:: Teks Bacaan

Kamis, 19 April 2012

postheadericon makalah teologi islam; kehendak mutlak tuhan

*Hak cipta 2011 oleh Eko Andri Wijaya makalah ini bebas untuk dibagikan kepada siapapun secara gratis, namun harus dijadikan sebagai sumber referensi. ketentuan hak cipta berlaku

-awal dari nabi tidak ada permasalahan karena …..dsb


--pd zaman sohbat, tabiin dst mulai diperdebatkan karena berbedanya penangkapan/ pemahaman ttg masalah itu


---terjdi perbdaan pendpt, pemahman, pmikran dibawah naungan suatu aliran yg mmpunyai ideology masing2.








Bab I
Pendahuluan





Islam sebagimana yang kita ketahui adalah, ajaran yang di bawa oleh nabi Muhammad saw yang telah membawa kebudayaan yang lebih beradab dan mencerahkan bagi umat islam itu sendiri pada khususnya dan juga kepada umat non-islam pada umumnya, yang awalnya dari kebudayaan jahiliyyah yang penuh kemaksiyatan dan kebudayaan yang tidak beradab


Selama perkembangan islam pada masa rosululloh, pada masa itu tidak adanya perpecahan dalam islam, baik dari segi politik, pemerintahan maupun akidah. Namun setelah wafatnya nabi, maka banyak sekali perpecahan dalam tubuh islam itu sendiri, juga perubahan dalam segala aspek, mulai dari pemerintahan, pemilihan pemimpin dalam islam hingga sampai pada akidah islam yang pada masa rosulalloh tidak pernah dipermasalahkan dan tidak diperdebatkan kedudukannya dalam ajaran pokok islam. Namun pada sekarang ini banyak pemikiran-pemikiran tentang akidah islam yang mengharuskan munculnya beberapa kelompok atau aliran dalam dengan tokoh-tokoh yang merupakan panji –panji islam yang terjerembab kedalam lubang perpecahan dan perdebatan dalam islam.

::::
:: Data yang Ditampilkan

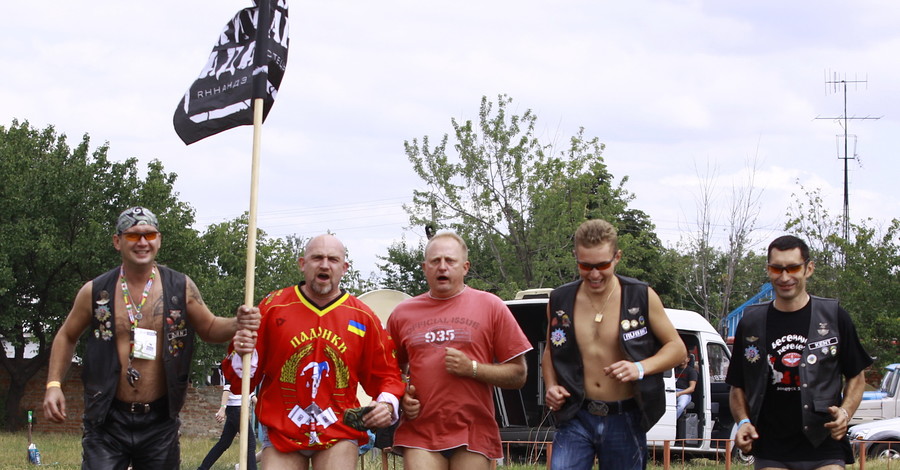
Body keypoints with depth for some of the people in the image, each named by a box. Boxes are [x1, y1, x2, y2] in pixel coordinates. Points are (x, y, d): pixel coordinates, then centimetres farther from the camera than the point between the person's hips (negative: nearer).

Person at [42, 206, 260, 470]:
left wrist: (238, 325, -7)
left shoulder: (181, 288, 1)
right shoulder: (95, 292, 0)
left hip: (160, 420, 1)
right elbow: (67, 336, 14)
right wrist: (54, 384, 2)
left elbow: (209, 328, 14)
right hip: (108, 419, -1)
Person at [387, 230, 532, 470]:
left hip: (474, 435, -1)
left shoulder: (491, 307, 5)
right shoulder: (402, 314, 11)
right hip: (419, 431, 1)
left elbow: (518, 375, 3)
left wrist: (472, 368, -11)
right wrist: (401, 397, 2)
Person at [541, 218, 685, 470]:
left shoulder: (641, 297, -4)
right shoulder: (560, 301, 2)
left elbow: (676, 347, 2)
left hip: (625, 421, -1)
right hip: (576, 418, 1)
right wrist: (551, 386, -3)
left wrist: (641, 368, -17)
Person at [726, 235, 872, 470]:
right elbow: (737, 386, 14)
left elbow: (856, 377, 11)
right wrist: (743, 421, -4)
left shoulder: (833, 317, 3)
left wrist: (845, 412, -7)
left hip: (825, 450, -2)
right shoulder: (750, 323, 7)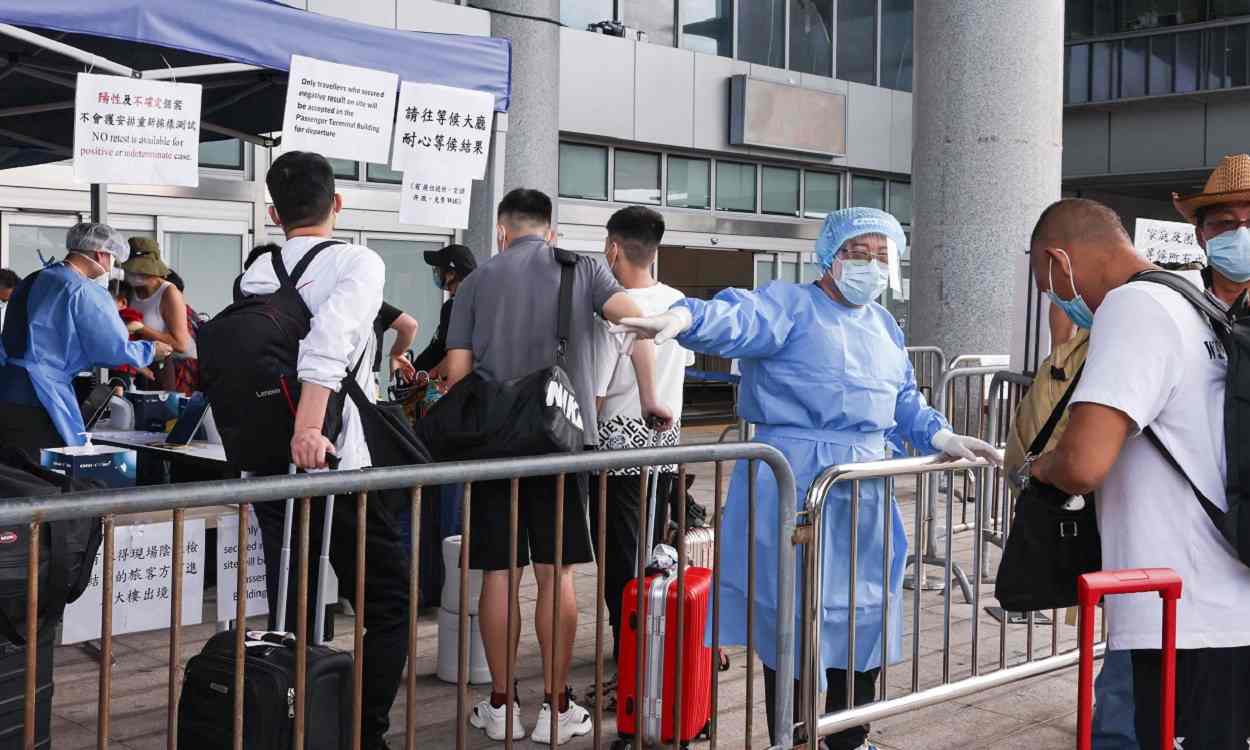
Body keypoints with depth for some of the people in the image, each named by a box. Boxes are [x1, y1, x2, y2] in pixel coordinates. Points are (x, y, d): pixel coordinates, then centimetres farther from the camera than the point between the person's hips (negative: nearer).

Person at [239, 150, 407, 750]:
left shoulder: (252, 276, 8)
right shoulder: (357, 263, -6)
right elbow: (333, 331, -24)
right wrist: (309, 426, -29)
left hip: (269, 466, 5)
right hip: (339, 463, -5)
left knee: (290, 612, 12)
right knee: (387, 603, 8)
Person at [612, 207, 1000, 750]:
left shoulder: (884, 326, 18)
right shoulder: (792, 306, -7)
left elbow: (905, 403, 24)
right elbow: (739, 319, -28)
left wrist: (944, 438, 7)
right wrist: (684, 318, -49)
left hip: (864, 486, 8)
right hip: (793, 484, -7)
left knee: (865, 614, 15)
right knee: (791, 618, -2)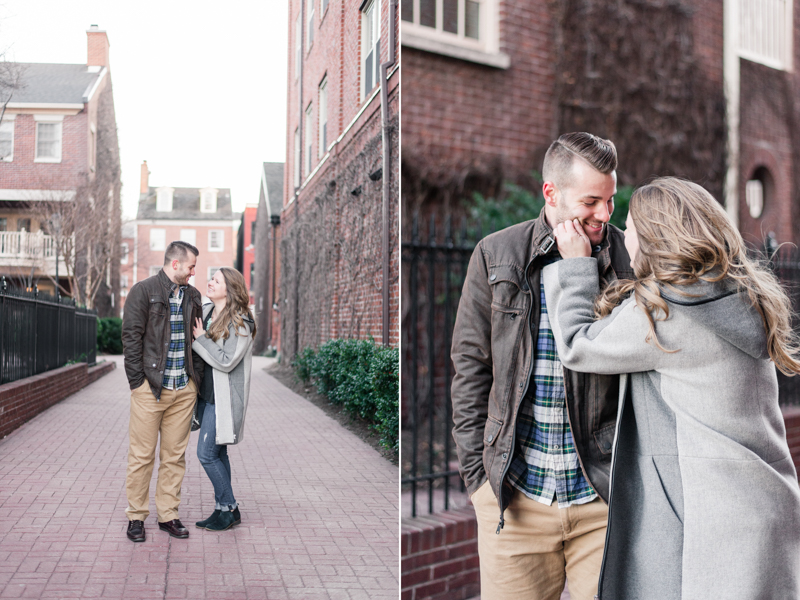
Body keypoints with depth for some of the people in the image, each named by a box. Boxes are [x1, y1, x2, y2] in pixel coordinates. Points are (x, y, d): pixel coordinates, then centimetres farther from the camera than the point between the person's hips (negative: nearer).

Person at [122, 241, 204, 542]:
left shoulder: (192, 295, 14)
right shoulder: (143, 291, -3)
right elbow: (131, 337, -6)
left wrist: (197, 377, 7)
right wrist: (138, 381, -10)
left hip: (184, 389, 5)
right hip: (150, 387, -5)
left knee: (175, 455, 9)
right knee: (142, 455, 1)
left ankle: (168, 514, 18)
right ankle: (136, 516, 13)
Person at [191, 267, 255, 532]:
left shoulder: (240, 323, -14)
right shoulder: (204, 311, 7)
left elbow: (226, 362, -20)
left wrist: (200, 339, -14)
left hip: (223, 398, -8)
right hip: (205, 393, 8)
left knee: (207, 453, -6)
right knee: (217, 453, 13)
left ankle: (229, 508, 9)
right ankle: (223, 509, 23)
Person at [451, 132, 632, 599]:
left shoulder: (631, 262, 0)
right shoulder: (496, 256, 1)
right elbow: (471, 366, 3)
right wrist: (479, 472, 1)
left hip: (607, 495, 0)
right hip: (514, 496, 0)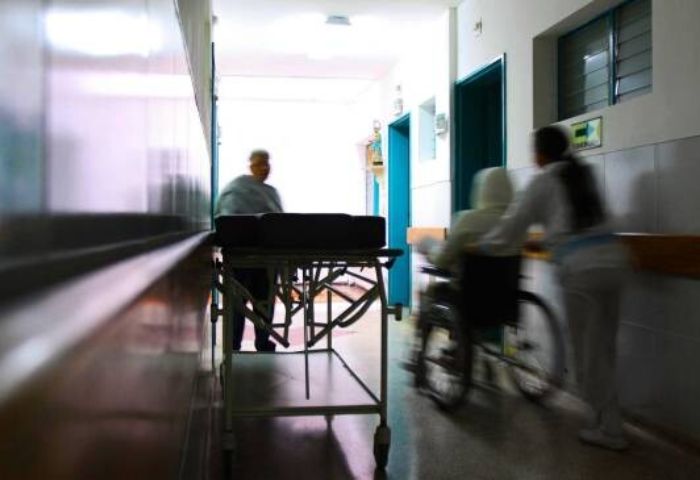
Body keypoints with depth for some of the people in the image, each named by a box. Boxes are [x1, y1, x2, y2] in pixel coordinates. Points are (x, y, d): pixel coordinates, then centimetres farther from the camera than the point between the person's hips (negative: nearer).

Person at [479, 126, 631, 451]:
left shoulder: (542, 182, 2)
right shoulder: (584, 173, 19)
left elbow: (514, 225, 5)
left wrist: (481, 245, 19)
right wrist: (547, 239, 40)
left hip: (580, 266, -6)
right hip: (612, 257, 6)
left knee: (588, 350, 3)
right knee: (604, 344, 13)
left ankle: (608, 429, 8)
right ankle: (605, 417, 23)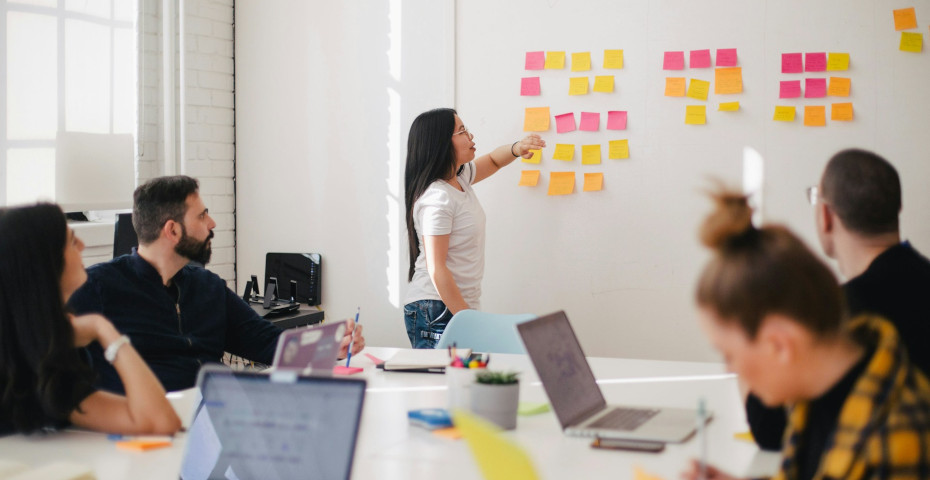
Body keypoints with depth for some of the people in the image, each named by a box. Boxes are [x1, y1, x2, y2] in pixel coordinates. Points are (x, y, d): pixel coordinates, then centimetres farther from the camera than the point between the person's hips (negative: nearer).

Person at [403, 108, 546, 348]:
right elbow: (436, 270, -20)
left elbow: (493, 161, 29)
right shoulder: (437, 199, -18)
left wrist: (516, 148, 6)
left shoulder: (459, 178, 9)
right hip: (437, 312, -9)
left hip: (461, 306, 9)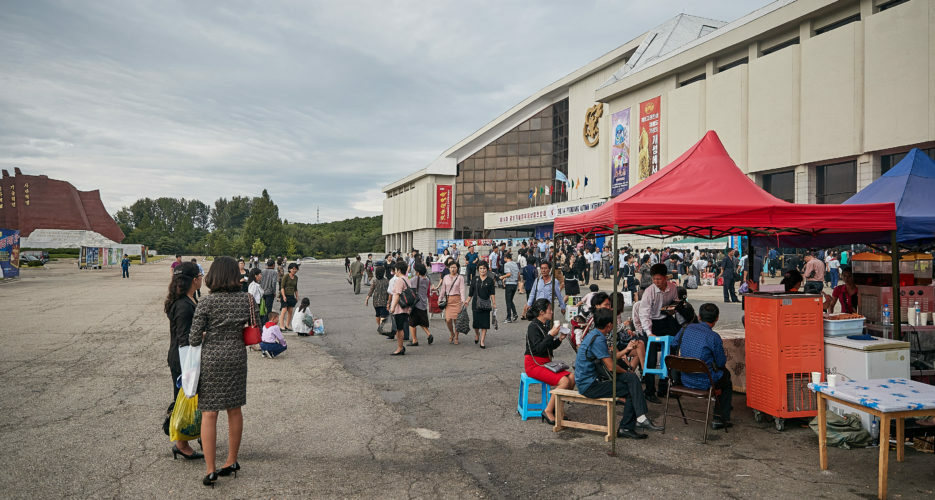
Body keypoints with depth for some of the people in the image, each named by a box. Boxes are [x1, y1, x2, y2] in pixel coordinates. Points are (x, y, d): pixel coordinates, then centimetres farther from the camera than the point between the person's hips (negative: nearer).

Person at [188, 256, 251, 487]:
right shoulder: (246, 299, -2)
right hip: (237, 357, 4)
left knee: (209, 413, 3)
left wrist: (204, 337, 12)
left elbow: (194, 338, -10)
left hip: (212, 358, -4)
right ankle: (232, 461, 27)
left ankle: (210, 470, 5)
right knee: (234, 410, 14)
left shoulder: (207, 302, -12)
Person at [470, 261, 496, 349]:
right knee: (476, 322, 3)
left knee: (485, 323, -2)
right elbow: (470, 293, 10)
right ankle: (477, 334, 35)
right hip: (476, 304, 1)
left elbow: (492, 293, 0)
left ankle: (482, 341, 6)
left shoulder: (490, 280, 3)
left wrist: (494, 303, -9)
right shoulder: (475, 280, 6)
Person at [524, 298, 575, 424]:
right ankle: (548, 411, -12)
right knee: (564, 381, -24)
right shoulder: (533, 326, -13)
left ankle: (556, 409, -1)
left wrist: (559, 339, 3)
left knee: (572, 377, -11)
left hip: (546, 362, 8)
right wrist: (551, 335, -25)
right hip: (534, 364, -8)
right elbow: (539, 348, -24)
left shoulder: (547, 325, 12)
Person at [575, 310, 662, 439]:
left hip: (593, 379, 10)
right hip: (589, 386, -10)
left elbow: (607, 359, 23)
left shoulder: (594, 335, 12)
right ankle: (626, 428, -2)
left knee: (632, 378, -1)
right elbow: (611, 366, -21)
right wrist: (625, 372, -2)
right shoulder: (597, 339, -20)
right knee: (631, 389, -10)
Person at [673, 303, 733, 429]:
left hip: (685, 380, 6)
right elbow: (721, 362, -8)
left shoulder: (687, 328, -2)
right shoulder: (714, 337, -18)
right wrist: (725, 356, 14)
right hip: (704, 382, -6)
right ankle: (719, 419, 26)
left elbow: (674, 345, 14)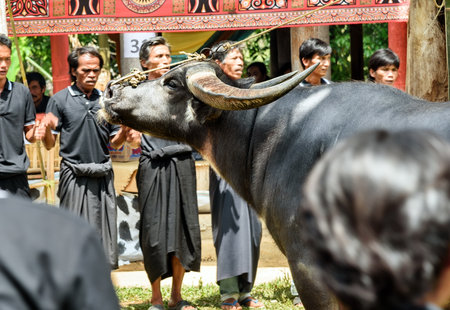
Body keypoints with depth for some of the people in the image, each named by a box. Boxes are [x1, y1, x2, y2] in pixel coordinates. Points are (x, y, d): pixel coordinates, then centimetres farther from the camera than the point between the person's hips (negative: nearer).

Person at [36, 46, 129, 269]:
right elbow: (49, 144, 0)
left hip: (102, 176, 4)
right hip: (74, 177, -4)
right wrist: (46, 131, -21)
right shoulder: (60, 100, 2)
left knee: (104, 232, 5)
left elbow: (115, 143, 15)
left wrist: (125, 130, -6)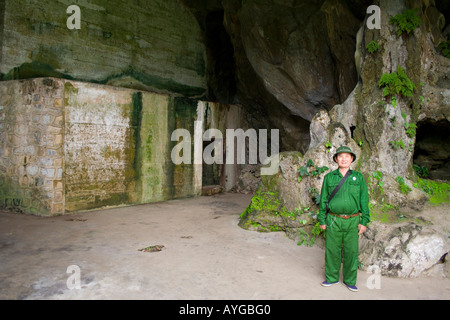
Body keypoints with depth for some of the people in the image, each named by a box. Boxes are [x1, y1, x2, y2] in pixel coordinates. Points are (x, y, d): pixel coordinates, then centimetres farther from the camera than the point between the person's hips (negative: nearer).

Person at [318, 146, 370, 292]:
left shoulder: (358, 177, 6)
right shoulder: (329, 177, 4)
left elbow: (364, 200, 6)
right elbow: (323, 199, 7)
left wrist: (364, 221, 2)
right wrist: (322, 220, 6)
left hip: (352, 221, 0)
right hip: (334, 220, 0)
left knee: (351, 251, 6)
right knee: (332, 250, 6)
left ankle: (350, 281, 24)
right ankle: (332, 278, 24)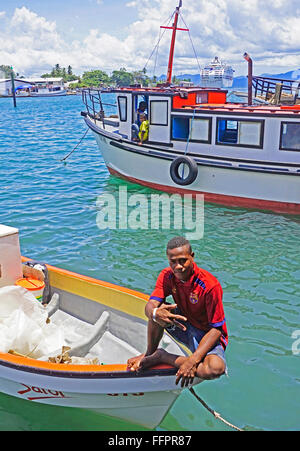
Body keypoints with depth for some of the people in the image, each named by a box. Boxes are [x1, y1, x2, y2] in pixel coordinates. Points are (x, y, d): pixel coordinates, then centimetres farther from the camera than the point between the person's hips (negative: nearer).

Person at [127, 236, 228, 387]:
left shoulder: (210, 285, -26)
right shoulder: (167, 276, -9)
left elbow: (216, 329, -24)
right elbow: (149, 306, -21)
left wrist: (193, 360, -34)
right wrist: (155, 313, -48)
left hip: (206, 335, -3)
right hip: (184, 328, 4)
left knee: (215, 369, -36)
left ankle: (161, 356, -17)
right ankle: (150, 354, -4)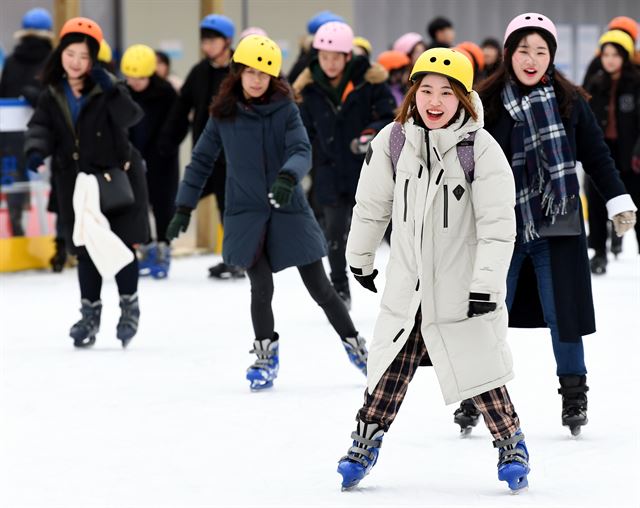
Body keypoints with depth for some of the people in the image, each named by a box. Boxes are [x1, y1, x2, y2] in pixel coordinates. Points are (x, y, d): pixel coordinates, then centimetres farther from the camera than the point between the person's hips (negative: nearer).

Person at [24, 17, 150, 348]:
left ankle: (129, 306, 21)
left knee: (121, 245, 1)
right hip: (76, 182, 3)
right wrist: (36, 149, -21)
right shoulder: (52, 96, 1)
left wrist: (111, 89, -35)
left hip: (117, 177, -3)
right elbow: (41, 126, -2)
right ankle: (90, 312, 22)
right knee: (87, 250, 8)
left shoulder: (106, 90, -11)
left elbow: (130, 118, -23)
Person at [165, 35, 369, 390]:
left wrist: (288, 177, -38)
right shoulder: (224, 115, -1)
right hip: (246, 214, 0)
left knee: (319, 287, 5)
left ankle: (353, 344, 25)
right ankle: (265, 355, 15)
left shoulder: (285, 110, -5)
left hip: (289, 211, 0)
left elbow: (301, 151, -18)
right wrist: (184, 207, 5)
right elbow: (202, 160, 7)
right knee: (261, 287, -7)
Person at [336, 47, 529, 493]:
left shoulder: (481, 149, -14)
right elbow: (372, 204, 9)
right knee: (390, 369, 9)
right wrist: (361, 257, 18)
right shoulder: (393, 142, -5)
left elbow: (498, 225, -14)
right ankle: (365, 444, 24)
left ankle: (512, 446, 19)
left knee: (478, 370, 0)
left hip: (462, 285, -3)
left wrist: (487, 284, -18)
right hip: (407, 284, 3)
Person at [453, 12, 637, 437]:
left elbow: (597, 155, 4)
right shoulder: (487, 103, -3)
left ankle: (574, 396, 18)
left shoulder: (571, 101, -1)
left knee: (563, 313, 4)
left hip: (558, 226, 0)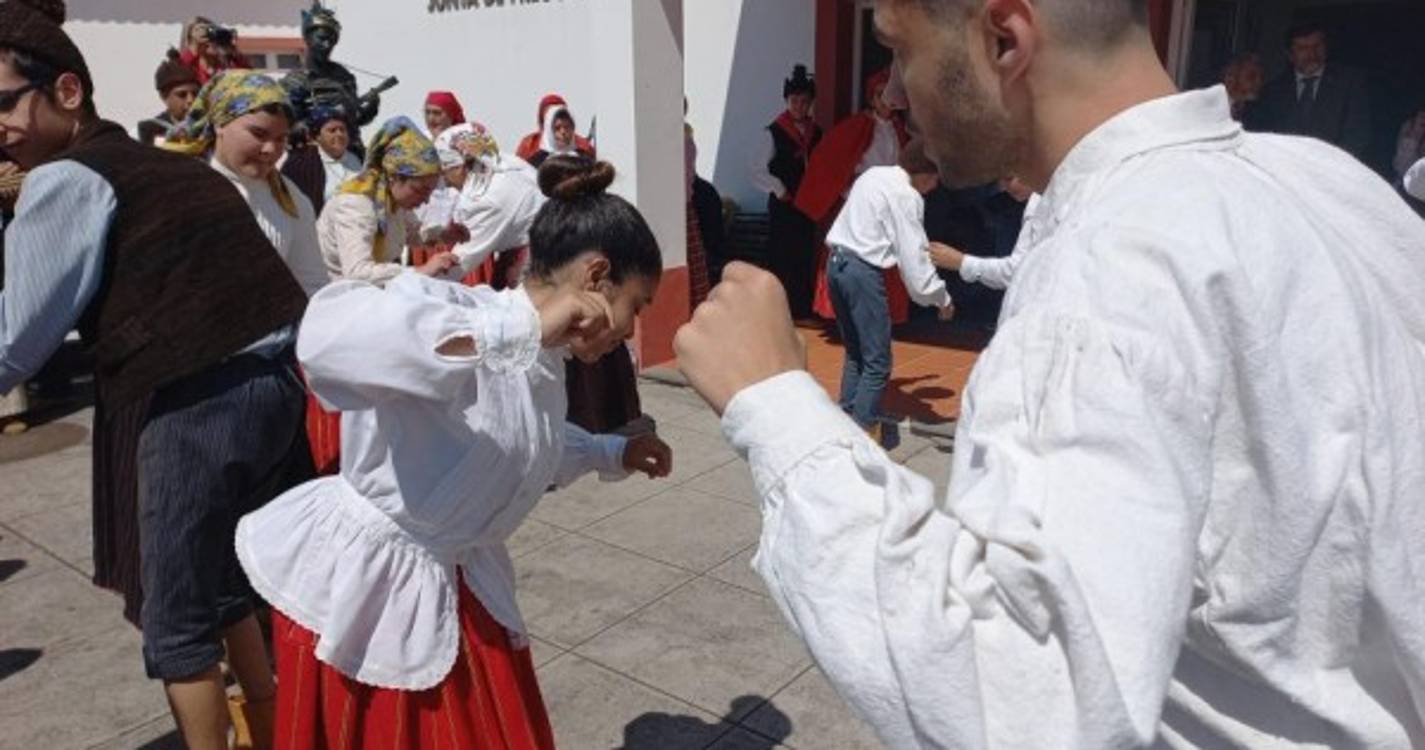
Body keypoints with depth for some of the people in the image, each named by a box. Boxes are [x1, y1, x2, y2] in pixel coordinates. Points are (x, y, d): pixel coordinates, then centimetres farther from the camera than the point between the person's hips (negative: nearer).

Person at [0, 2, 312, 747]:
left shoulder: (63, 182, -6)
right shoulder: (171, 166, 18)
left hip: (200, 406, -9)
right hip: (275, 382, 9)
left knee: (175, 624, 8)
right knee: (224, 585, 25)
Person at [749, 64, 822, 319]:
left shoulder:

::::

▶ Tugas Latihan:
• A. Tulis ulang teks bacaan antara "Kamis, 19 April" dan "mmpunyai ideology masing2.", termasuk keduanya, dengan mengganti "makalah" menjadi "tulisan".
• B. Tentukan apakah tiap pernyataan ini sesuai dengan teks bacaan, lalu jawab ya atau tidak beserta kutipan kata-kata penentunya. (i) Pada masa Rasulullah tidak ada perpecahan dalam Islam. (ii) Makalah itu hanya boleh dibagikan dengan bayaran. (iii) Islam adalah ajaran yang dibawa oleh Nabi Muhammad saw.
Data di atas tidak ada hubungannya dengan latihan ini.

▶ Jawaban Tiap Tugas:
• A.
Kamis, 19 April 2012

postheadericon tulisan teologi islam; kehendak mutlak tuhan

*Hak cipta 2011 oleh Eko Andri Wijaya tulisan ini bebas untuk dibagikan kepada siapapun secara gratis, namun harus dijadikan sebagai sumber referensi. ketentuan hak cipta berlaku

-awal dari nabi tidak ada permasalahan karena …..dsb


--pd zaman sohbat, tabiin dst mulai diperdebatkan karena berbedanya penangkapan/ pemahaman ttg masalah itu


---terjdi perbdaan pendpt, pemahman, pmikran dibawah naungan suatu aliran yg mmpunyai ideology masing2.

• B. (i) Ya: "pada masa itu tidak adanya perpecahan dalam islam". (ii) Tidak: "bebas untuk dibagikan kepada siapapun secara gratis". (iii) Ya: "ajaran yang di bawa oleh nabi Muhammad saw".